Por Jorge Daniel Testori
Que el Nº1 del mundo de todos los tiempos y dentro del deporte más popular sea un pibe rebelde nacido en un barrio humilde de un país remoto como la República Argentina, es un crimen con millones de jueces dispuestos a dictar sus fallos antes de enjuiciar al reo. No soy simpatizante de Argentinos Jr., no soy de Boca Jr. y menos del Nápoli o del Barcelona.

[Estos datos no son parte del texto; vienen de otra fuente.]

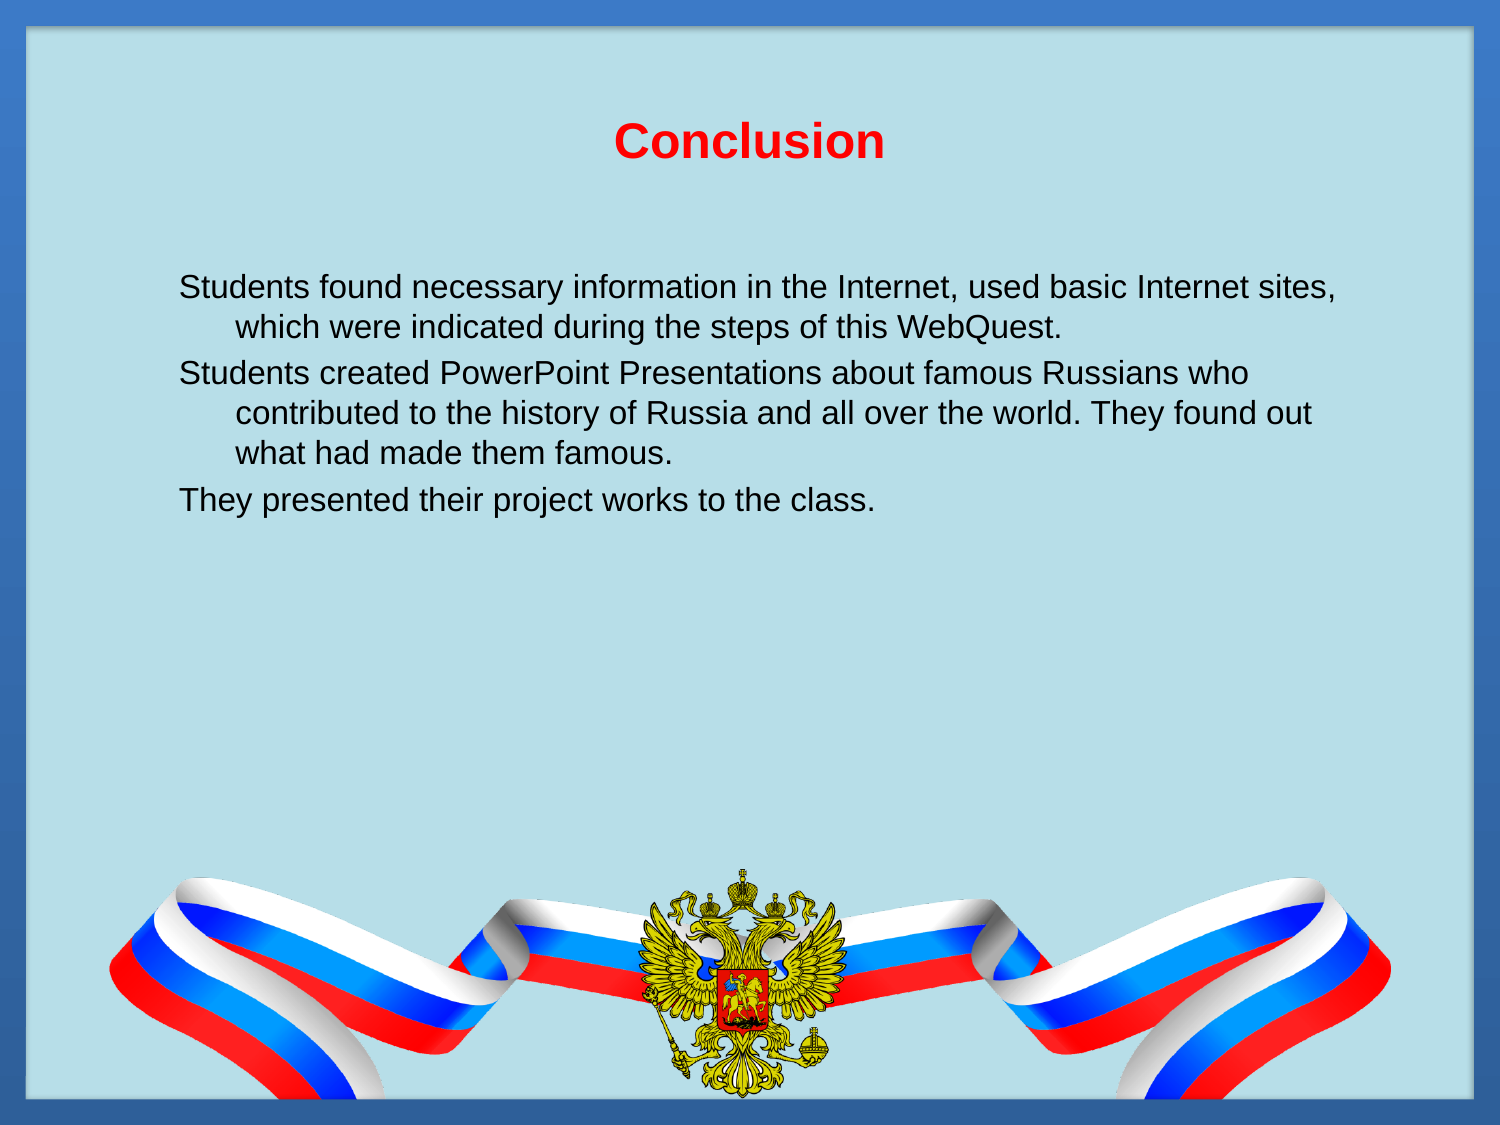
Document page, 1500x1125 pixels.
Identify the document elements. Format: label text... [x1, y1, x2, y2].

Mi corazón rojo pertenece al Club Defensores de Cambaceres, y la escarapela que luzco orgulloso en mi pecho tiene los colores de Gimnasia y Esgrima La Plata. La primera vez que ví a Diego Armando Maradona no sabía quién iba a ser. Año 1971, cancha de La Paternal y final del Torneo Reclasificación. Si Gimnasia ganaba era campeón y se salvaba del descenso. Si perdían los bichos colorados, descenso directo. Nos ganaron 4 a 1. En el entretiempo de ese conflictivo partido, Diego y otros pibitos del club local, se pasaron 15 minutos haciendo "jueguitos" con la pelota. Años más tarde vi al joven muchacho en el estadio del Bosque, y posteriormente en todos los rincones del mundo llevando su magia y su desparpajo. "La pelota no se mancha". Cuando pudieron, los poderosos le cobraron peaje y el Sr. Maradona lo pagó con creces. Tremenda responsabilidad para un simple hombre el vivir como un Dios fuera del Olimpo, ocupando los podios previstos para los privilegiados (rubios o morochos) que no generan contradicciones para las estructuras sociales, políticas y económicas. La osadía tiene un precio oneroso y la fianza un valor más elevado que prácticamente no permite conservar el alma.